• _TASK PROMPT_: Rewrite the rows from the one containing "Approximately how many" through the one containing "At how many", substituting "category labels" for "categories" and leaving everything else unchanged. Output only those rows.

GIVEN RECORDS section start

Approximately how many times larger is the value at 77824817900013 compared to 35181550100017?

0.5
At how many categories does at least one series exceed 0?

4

GIVEN RECORDS section end
GIVEN RECORDS section start

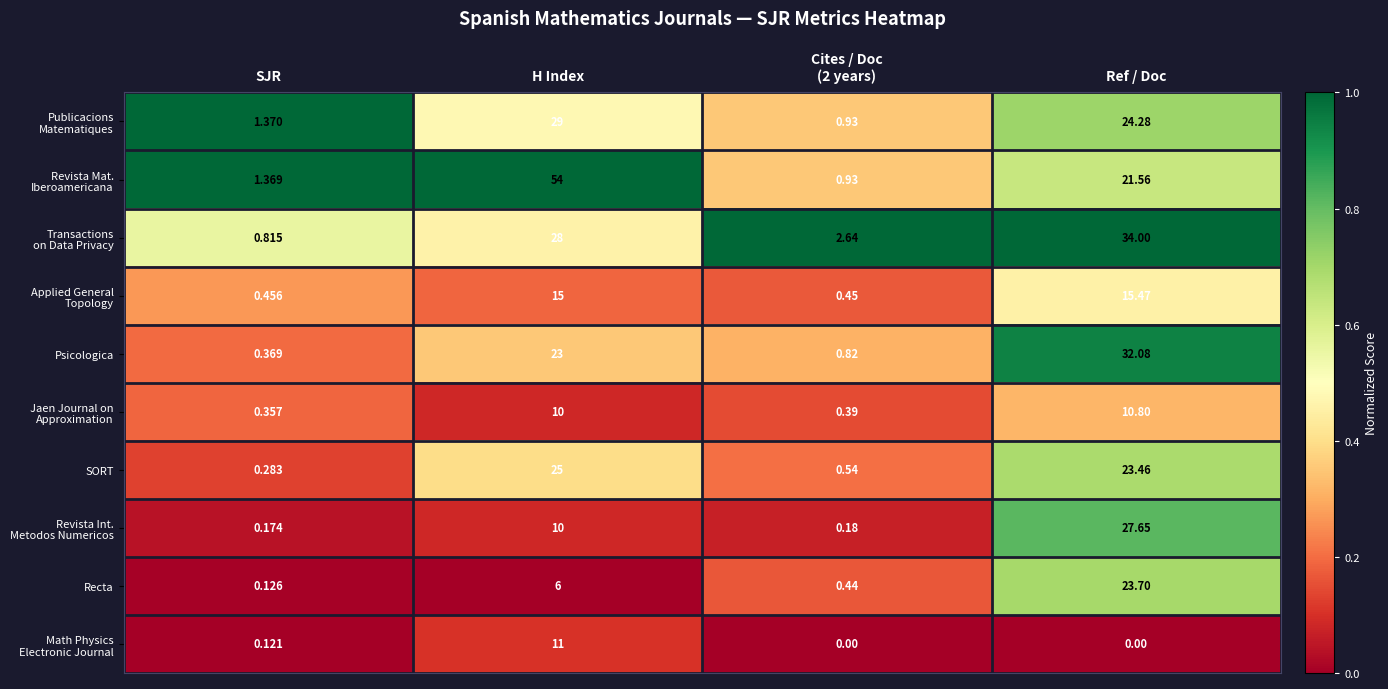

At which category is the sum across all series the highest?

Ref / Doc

GIVEN RECORDS section end

• _FINISHED TASK_:
Approximately how many times larger is the value at 77824817900013 compared to 35181550100017?

0.5
At how many category labels does at least one series exceed 0?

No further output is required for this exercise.